DoS and DDoS
A Denial-of-Service (DoS) attack involves a malicious attempt to disrupt the operation of a computer system or network that is connected to the Internet. The most common form of attack is one which disrupts the operation of the computer system or network by consuming the bandwidth of the victim network or overloading the computational resources of the victim system.
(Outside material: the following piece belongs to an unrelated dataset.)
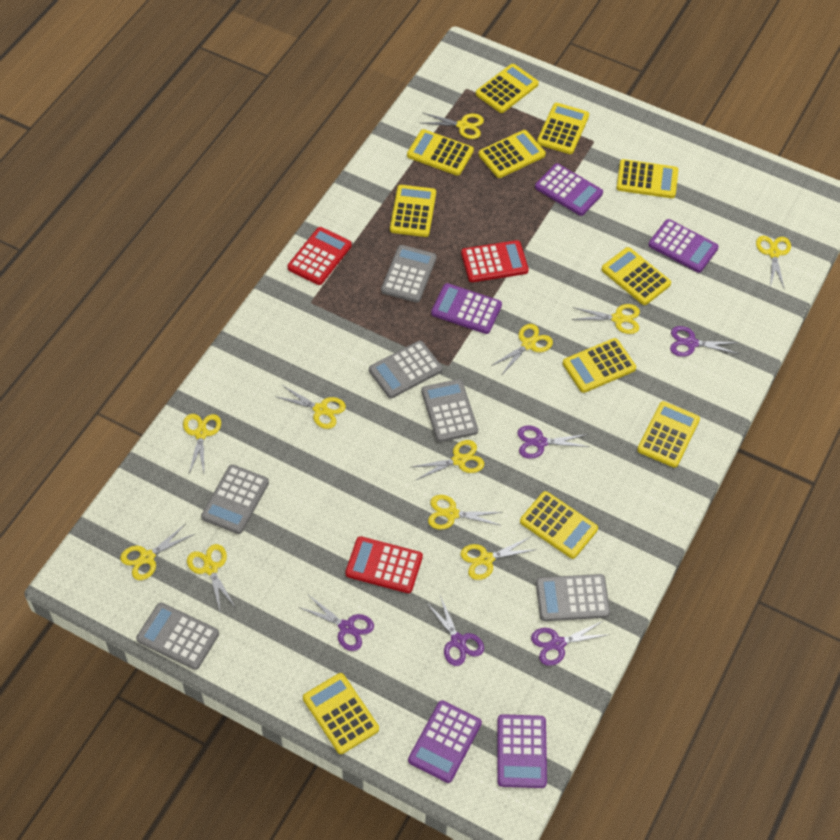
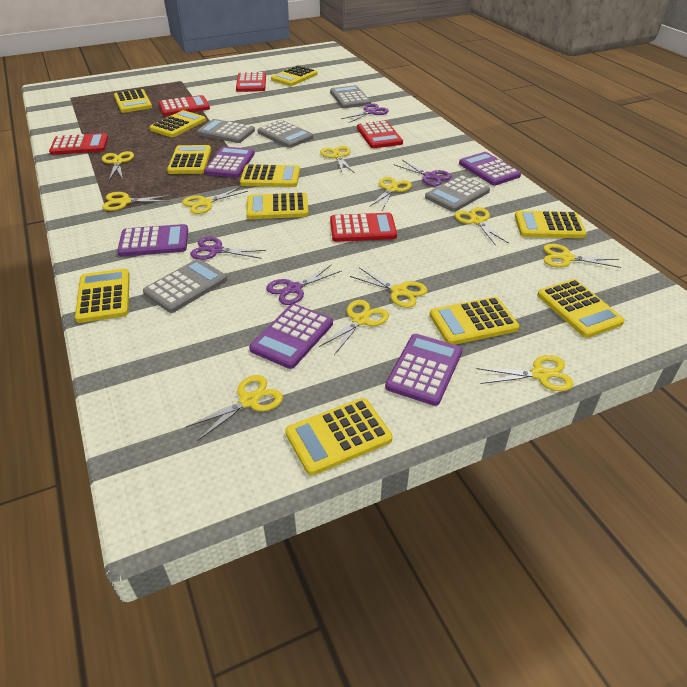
grey calculator: [136,603,219,670] [201,464,269,534] [369,341,443,398] [381,245,437,303] [421,379,478,442] [536,574,610,621] = 6 -> [143,259,227,313] [197,119,255,143] [258,120,313,148] [330,85,371,108] [425,175,490,212] = 5
purple scissors: [299,596,374,651] [426,595,484,666] [517,425,589,459] [531,621,610,666] [670,326,739,357] = 5 -> [190,237,266,260] [266,264,342,305] [341,103,389,123] [394,160,452,186] = 4
red calculator: [288,227,352,285] [345,536,423,593] [461,240,529,282] = 3 -> [49,133,108,155] [159,95,210,116] [236,72,266,92] [330,213,397,242] [357,121,403,148] = 5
DoS attacks are particularly concerning because they usually target a specific organisation. As a consequence the attacker might be the same sort of person who creates viruses or worms, but the range of possible attackers includes many others who will have the motive, knowledge and resources to do considerable damage.
The most common form of defence against a DoS attack is to locate the source of the attack and to filter out the attacker’s network traffic from that source.
A Distributed Denial-of-Service (DDoS) attack is a more dangerous evolution of a DoS attack because it utilises a network of compromised zombie computers to mount the attack, so there is no identifiable single source.
The attacker compromises the zombie computers using a specially crafted piece of malicious software that allows the attacker to instruct the zombies to send messages to the victim organisation creating a denial of service.
Botnets are used for other purposes as well as DDoS, most commonly for sending spam email. They are so widely used that there is even a black market where a person or organisation wishing to launch a DDoS attack can purchase access to a large number of existing zombies.
Countering a DDoS attack can be thought of as a trial of strength. The attacker is seeking to saturate a finite resource of the victim, be it bandwidth, CPU cycles or disk space. The defender is seeking to provide sufficient resource, or to stop sufficient of the attacker’s messages, to prevent that saturation.
A determined DDoS attack is difficult to mitigate; websites can be protected by hosting cached content across many servers but this solution can be expensive.